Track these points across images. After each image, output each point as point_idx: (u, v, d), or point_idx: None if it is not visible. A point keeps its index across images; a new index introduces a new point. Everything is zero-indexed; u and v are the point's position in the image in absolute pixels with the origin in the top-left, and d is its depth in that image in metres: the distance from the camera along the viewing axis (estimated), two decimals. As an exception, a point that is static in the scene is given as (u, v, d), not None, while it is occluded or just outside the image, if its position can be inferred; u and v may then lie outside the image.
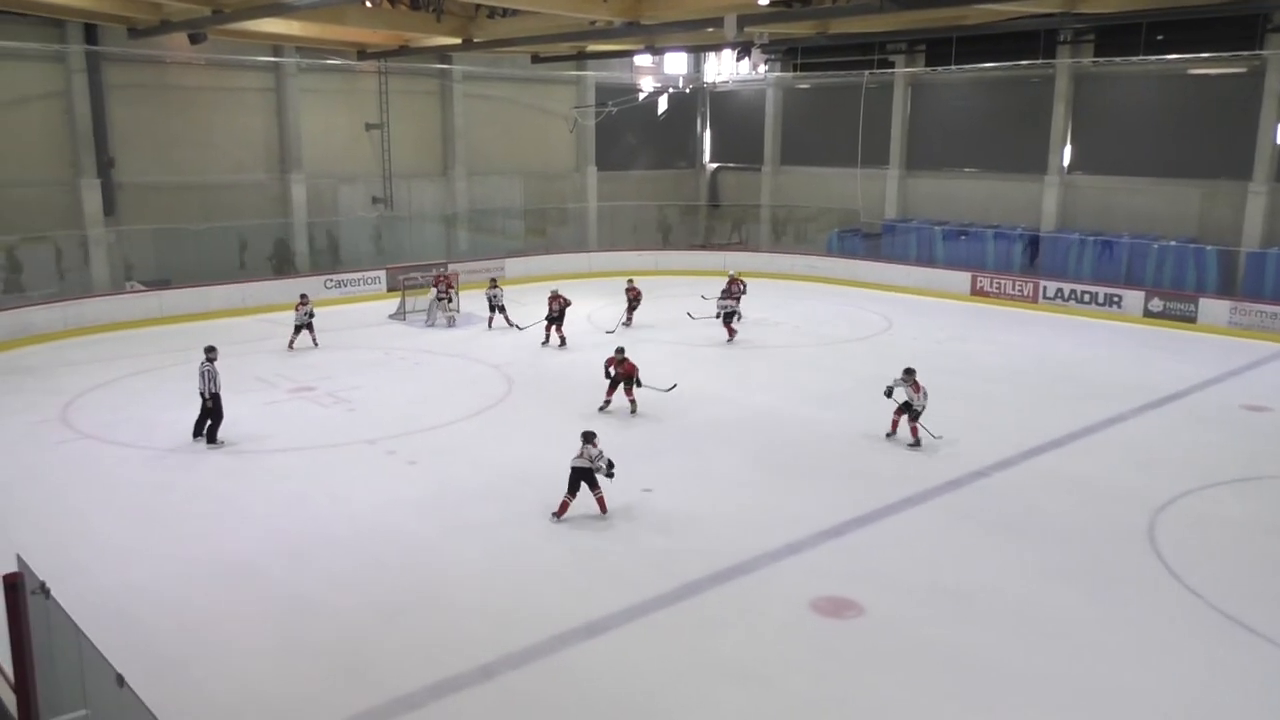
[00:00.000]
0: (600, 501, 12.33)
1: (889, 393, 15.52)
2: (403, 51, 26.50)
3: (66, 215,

__Your goal__. Return only the lines running from the line with "[00:00.000]" to the last line of the records, both included, exactly as written.

__Problem solution__.
[00:00.000]
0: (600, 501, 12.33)
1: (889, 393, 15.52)
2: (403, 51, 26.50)
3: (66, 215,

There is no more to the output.